In Indiana, Think About It First! efforts are also off to a running start. Spearheaded by the Indiana State Bar Association (ISBA), this particular initiative builds off the American Bar Association’s Think Before You Plea project. In addition to the cards, the ISBA is also developing juvenile justice fact sheets for youth and families that deal with important issues like expunging juvenile records, and the law on juvenile sex offenses. This important information is being shared statewide at trainings for law enforcement, educators, and other juvenile justice stakeholders, where use of the cards is being promoted.

“So far, we have presented at and distributed cards to a statewide urban education conference, a crisis intervention training (CIT) for school based law enforcement in Marion County, and a statewide juvenile justice training sponsored by NAMI Indiana,” said JauNae Hanger of Waples & Hanger, and the ISBA. “We have plans to present and distribute cards to other professional associations, including Indiana prosecutors and detention center directors.”

And there are plans for even further expansion Hanger says. Thirteen school resource officers have signed up to distribute the cards and two local judges have asked that the cards be replicated in their counties. The ISBA has made the cards available for their use electronically. They are also exploring opportunities with several child-serving organizations statewide, hoping to bring the Think About It First!initiative to the populations they serve. Learn more about Think About It First Indiana.

SFY Can Make Think About It First! Cards for Your Department

At Strategies for Youth we want everybody to be able to use ourThink About It First! cards, so we customize them to each locality. Juvenile law varies from state to state. And even within one state, juvenile interests can be widely divergent too. “Greater Minnesota youth are interested in a felony charge prohibiting them for getting a gun for hunting, city youth don’t have that concern,” noted Walker.

In addition to their specificity Think About It First! cards fit perfectly in a wallet or purse and are easy for youth and professionals to hold onto and refer to frequently.
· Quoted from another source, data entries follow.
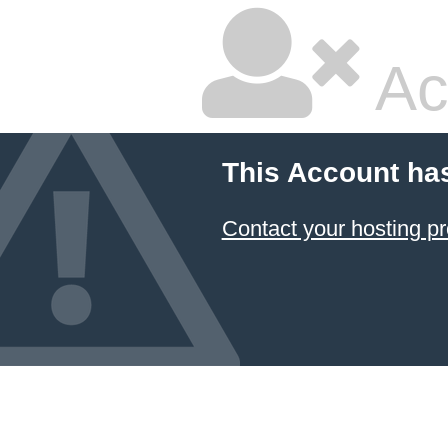
Ac
This Account ha
Contact your hosting pr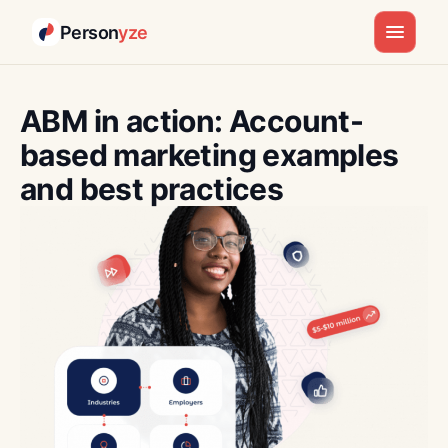
Person
yze
Skip
to
ABM in action: Account-
content
based marketing examples
and best practices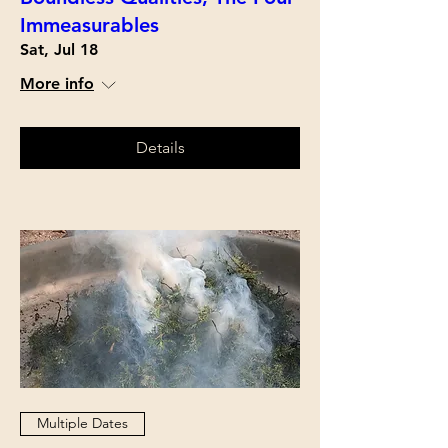
Immeasurables
Sat, Jul 18
More info
Details
Multiple Dates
Strategies for Youth has found that many of the youth to whom the cards have been distributed keep them for a long time. Youth also pass along the information on the cards, increasing awareness of the collateral consequences of arrest and involvement in their juvenile justice system among their peers.

So far, the replication of SFY’sThink About It First! cards has been met with much success and many more calls for replication. Strategies for Youth is hopeful that the use of the cards will continue to grow, and is eager to work with anyone who wants to create their own version of the Think About It First! card. There are plans to increase the cards’ distribution and bring their message to other venues.